=== Task brief ===
Can you render the material below as a Markdown table with the columns "Row" and "Line text," numbering each line and skipping any blank ones? Leave the pictures out of your table.
:: Given entries ::
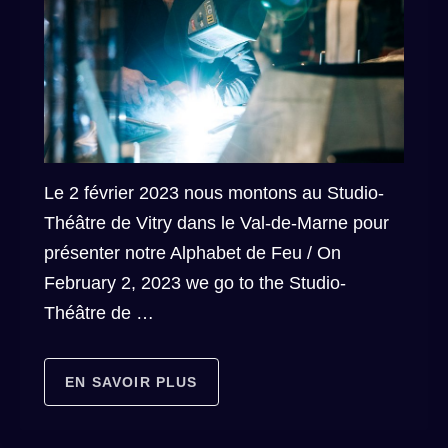
Le 2 février 2023 nous montons au Studio-
Théâtre de Vitry dans le Val-de-Marne pour
présenter notre Alphabet de Feu / On
February 2, 2023 we go to the Studio-
Théâtre de …
EN SAVOIR PLUS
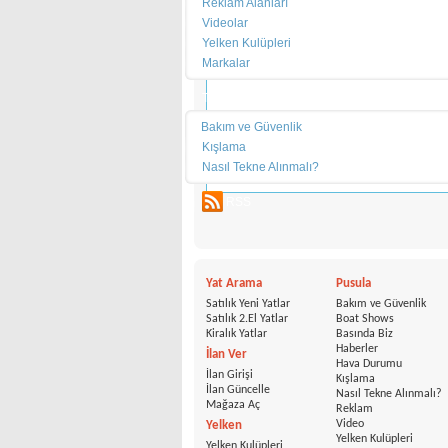
Reklam Alanları
Videolar
Yelken Kulüpleri
Markalar
Teknik
Bakım ve Güvenlik
Kışlama
Nasıl Tekne Alınmalı?
RSS
Yat Arama
Pusula
Satılık Yeni Yatlar
Bakım ve Güvenlik
Satılık 2.El Yatlar
Boat Shows
Kiralık Yatlar
Basında Biz
Haberler
İlan Ver
Hava Durumu
İlan Girişi
Kışlama
İlan Güncelle
Nasıl Tekne Alınmalı?
Mağaza Aç
Reklam
Video
Yelken
Yelken Kulüpleri
Yelken Kulüpleri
:::
=== Your solution ===
| Row | Line text |
|---|---|
| 1 | Le 2 février 2023 nous montons au Studio- |
| 2 | Théâtre de Vitry dans le Val-de-Marne pour |
| 3 | présenter notre Alphabet de Feu / On |
| 4 | February 2, 2023 we go to the Studio- |
| 5 | Théâtre de … |
| 6 | EN SAVOIR PLUS |
| 7 | Reklam Alanları |
| 8 | Videolar |
| 9 | Yelken Kulüpleri |
| 10 | Markalar |
| 11 | Teknik |
| 12 | Bakım ve Güvenlik |
| 13 | Kışlama |
| 14 | Nasıl Tekne Alınmalı? |
| 15 | RSS |
| 16 | Yat Arama |
| 17 | Pusula |
| 18 | Satılık Yeni Yatlar |
| 19 | Bakım ve Güvenlik |
| 20 | Satılık 2.El Yatlar |
| 21 | Boat Shows |
| 22 | Kiralık Yatlar |
| 23 | Basında Biz |
| 24 | Haberler |
| 25 | İlan Ver |
| 26 | Hava Durumu |
| 27 | İlan Girişi |
| 28 | Kışlama |
| 29 | İlan Güncelle |
| 30 | Nasıl Tekne Alınmalı? |
| 31 | Mağaza Aç |
| 32 | Reklam |
| 33 | Video |
| 34 | Yelken |
| 35 | Yelken Kulüpleri |
| 36 | Yelken Kulüpleri |